[11] “The Rivieras,” by Augustus J. Hare, 1897, p. 47.
[12] “The Maritime Alps and their Seaboard,” by Miss C. L. N. Dempster, 1885.

VENCE: THE CHURCH AND COURT OF BISHOP’S PALACE.

IX
VENCE, THE TOWN

ON the bend of a pleasant road some thirteen miles from Nice stands Vence, 1,065 feet above the level of the Mediterranean. It is a little place of about three thousand inhabitants, on the crown of a hill in a land of hills. Behind it rise precipitous heights which shield it from the north, while in front of it is an undulating country of pine wood and dale that rolls lazily to the sea. Vence consists of two parts, the old town and the new. The old town is a mere appendage to the new, and may be compared to an ancient reliquary attached to a gaudy piece of electro-plate in the modern taste.

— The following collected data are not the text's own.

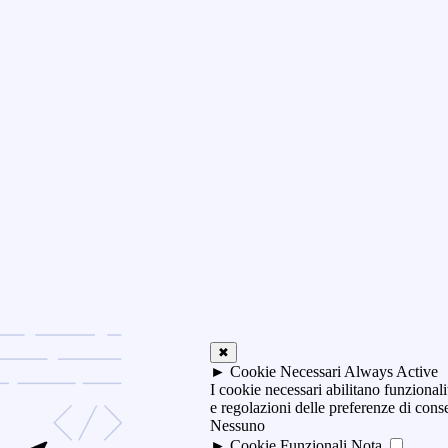
✖
►
Cookie Necessari
Always Active
I cookie necessari abilitano funzionali
e regolazioni delle preferenze di con
Nessuno
►
Cookie Funzionali
Nota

The old town was entirely surrounded by ramparts built in the thirteenth and fourteenth centuries. On the summit of these was a broad way, where the defenders mustered when the town was attacked. Upon the northern front a considerable portion of the ancient ramparts still exists, while the terrace that capped them has become a modest promenade. Within and above the ramparts rose the town, like a castle of stone elliptical in shape. To the outer world it presented only a lofty and continuous wall, entered by certain gates, and strengthened here and there by towers. The wall represented the backs of the outer houses welded together in one unbroken barrier. The fronts of these houses looked into narrow streets, but the outer wall was blank and blind, being pierced only by a few small windows, high above the reach of attack, and by long, narrow, vertical slits as the ground was neared.

These ancient windows and these slits in the wall are still to be seen, but the enceinte has been broken in many places by casual windows of recent date and even by doors. Still, the walls of Vence—as viewed from the north of the town—have an aspect which has altered but little during the last four hundred years. They have aged, of course, but the gates are there and the towers still stand.

It is on the southern side of Vence that the hand of the town-improver has fallen most heavily, but even here the ruin wrought by “reconstruction” has not obliterated the ancient landmarks. The Boulevard Marcelin-Maurel, where the tramways run, follows the course of the southern ramparts. The wall on this side has been battered in to provide up-to-date houses and up-to-date shops, but yet the line of the old enceinte remains unshaken, for the hustling, irreverent tram is compelled to humbly follow the curve of the town wall as laid down six centuries ago.